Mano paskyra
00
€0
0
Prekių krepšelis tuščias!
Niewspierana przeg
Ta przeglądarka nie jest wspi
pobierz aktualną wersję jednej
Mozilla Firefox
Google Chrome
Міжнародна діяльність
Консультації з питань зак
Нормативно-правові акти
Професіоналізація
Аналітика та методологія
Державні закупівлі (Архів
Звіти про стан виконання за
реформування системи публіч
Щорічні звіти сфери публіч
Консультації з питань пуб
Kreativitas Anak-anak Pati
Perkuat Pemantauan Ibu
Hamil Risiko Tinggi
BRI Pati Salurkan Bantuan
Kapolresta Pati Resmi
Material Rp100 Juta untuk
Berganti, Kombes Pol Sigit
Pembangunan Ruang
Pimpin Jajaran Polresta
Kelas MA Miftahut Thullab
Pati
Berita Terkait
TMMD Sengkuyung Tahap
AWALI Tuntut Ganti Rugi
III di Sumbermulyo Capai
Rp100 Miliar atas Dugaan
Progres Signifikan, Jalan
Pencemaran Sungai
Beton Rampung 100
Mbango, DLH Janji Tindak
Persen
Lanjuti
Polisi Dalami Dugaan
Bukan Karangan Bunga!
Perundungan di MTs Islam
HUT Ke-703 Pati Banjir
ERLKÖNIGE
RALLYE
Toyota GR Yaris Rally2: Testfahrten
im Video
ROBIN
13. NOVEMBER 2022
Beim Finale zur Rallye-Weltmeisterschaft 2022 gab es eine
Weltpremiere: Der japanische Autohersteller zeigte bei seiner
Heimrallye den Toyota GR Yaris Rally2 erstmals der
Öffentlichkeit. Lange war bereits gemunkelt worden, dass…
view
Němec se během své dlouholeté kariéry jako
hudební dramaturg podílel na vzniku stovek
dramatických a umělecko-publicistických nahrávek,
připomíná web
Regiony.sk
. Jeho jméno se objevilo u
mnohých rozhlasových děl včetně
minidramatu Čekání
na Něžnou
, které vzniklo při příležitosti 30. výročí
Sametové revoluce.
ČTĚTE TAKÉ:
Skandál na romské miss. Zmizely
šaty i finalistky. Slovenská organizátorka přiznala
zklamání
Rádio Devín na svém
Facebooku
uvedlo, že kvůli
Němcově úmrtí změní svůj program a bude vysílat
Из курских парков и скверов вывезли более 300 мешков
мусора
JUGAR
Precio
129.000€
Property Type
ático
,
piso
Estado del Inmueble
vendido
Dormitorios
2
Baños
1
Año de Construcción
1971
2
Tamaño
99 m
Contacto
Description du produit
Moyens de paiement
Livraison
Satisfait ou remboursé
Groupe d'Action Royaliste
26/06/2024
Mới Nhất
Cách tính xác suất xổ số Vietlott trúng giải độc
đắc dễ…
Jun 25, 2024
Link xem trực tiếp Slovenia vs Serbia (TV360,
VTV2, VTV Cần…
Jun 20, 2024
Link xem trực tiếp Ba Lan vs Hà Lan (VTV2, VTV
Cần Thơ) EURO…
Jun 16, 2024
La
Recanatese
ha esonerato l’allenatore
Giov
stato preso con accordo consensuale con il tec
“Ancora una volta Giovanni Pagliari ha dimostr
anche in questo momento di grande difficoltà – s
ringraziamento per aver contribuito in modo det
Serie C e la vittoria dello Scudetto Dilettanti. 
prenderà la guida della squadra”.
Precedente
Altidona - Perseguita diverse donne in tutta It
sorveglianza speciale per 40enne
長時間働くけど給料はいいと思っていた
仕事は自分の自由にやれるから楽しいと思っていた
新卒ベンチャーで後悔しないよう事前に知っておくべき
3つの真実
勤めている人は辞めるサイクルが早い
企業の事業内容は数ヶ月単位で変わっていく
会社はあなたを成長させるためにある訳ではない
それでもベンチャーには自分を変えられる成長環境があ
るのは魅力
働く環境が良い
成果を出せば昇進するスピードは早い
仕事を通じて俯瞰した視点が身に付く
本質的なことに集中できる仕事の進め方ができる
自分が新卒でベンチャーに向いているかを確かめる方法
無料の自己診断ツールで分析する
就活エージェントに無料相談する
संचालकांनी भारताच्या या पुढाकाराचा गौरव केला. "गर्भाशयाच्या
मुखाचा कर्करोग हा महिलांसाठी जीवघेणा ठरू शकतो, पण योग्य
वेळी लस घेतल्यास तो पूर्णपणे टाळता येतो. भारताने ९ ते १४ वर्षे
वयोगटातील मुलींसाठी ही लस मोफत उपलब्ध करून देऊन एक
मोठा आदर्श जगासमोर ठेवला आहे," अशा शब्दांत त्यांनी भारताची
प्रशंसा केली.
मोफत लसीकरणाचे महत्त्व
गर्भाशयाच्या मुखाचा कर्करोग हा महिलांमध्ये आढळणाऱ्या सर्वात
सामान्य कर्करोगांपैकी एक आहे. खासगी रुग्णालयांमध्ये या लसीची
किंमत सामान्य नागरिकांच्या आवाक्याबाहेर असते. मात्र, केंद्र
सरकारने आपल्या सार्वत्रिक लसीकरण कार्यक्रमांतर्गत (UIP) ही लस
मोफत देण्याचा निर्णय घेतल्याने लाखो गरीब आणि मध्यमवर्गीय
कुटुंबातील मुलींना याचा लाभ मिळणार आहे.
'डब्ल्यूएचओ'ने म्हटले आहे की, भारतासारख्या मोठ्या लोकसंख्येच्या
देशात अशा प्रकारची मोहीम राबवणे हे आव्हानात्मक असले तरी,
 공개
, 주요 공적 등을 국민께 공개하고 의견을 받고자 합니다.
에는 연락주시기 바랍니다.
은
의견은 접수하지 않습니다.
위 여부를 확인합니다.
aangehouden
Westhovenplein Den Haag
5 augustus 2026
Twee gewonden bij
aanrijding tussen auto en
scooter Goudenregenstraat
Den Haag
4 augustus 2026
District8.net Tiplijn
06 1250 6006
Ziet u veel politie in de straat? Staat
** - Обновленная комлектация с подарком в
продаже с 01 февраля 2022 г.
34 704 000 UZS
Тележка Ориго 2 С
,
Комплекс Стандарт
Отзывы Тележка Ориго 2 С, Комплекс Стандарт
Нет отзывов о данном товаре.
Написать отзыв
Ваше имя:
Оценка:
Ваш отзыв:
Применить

┄┄┄┄┄┄┄┄┄┄┄┄┄┄┄┄┄┄┄┄

WHAT YOU NEED TO DO —
Transcribe the opening lines of the listing exactly, please. Stop after the line that contains "Beton Rampung 100".

EXPECTED ANSWER —
Mano paskyra
00
€0
0
Prekių krepšelis tuščias!
Niewspierana przeg
Ta przeglądarka nie jest wspi
pobierz aktualną wersję jednej
Mozilla Firefox
Google Chrome
Міжнародна діяльність
Консультації з питань зак
Нормативно-правові акти
Професіоналізація
Аналітика та методологія
Державні закупівлі (Архів
Звіти про стан виконання за
реформування системи публіч
Щорічні звіти сфери публіч
Консультації з питань пуб
Kreativitas Anak-anak Pati
Perkuat Pemantauan Ibu
Hamil Risiko Tinggi
BRI Pati Salurkan Bantuan
Kapolresta Pati Resmi
Material Rp100 Juta untuk
Berganti, Kombes Pol Sigit
Pembangunan Ruang
Pimpin Jajaran Polresta
Kelas MA Miftahut Thullab
Pati
Berita Terkait
TMMD Sengkuyung Tahap
AWALI Tuntut Ganti Rugi
III di Sumbermulyo Capai
Rp100 Miliar atas Dugaan
Progres Signifikan, Jalan
Pencemaran Sungai
Beton Rampung 100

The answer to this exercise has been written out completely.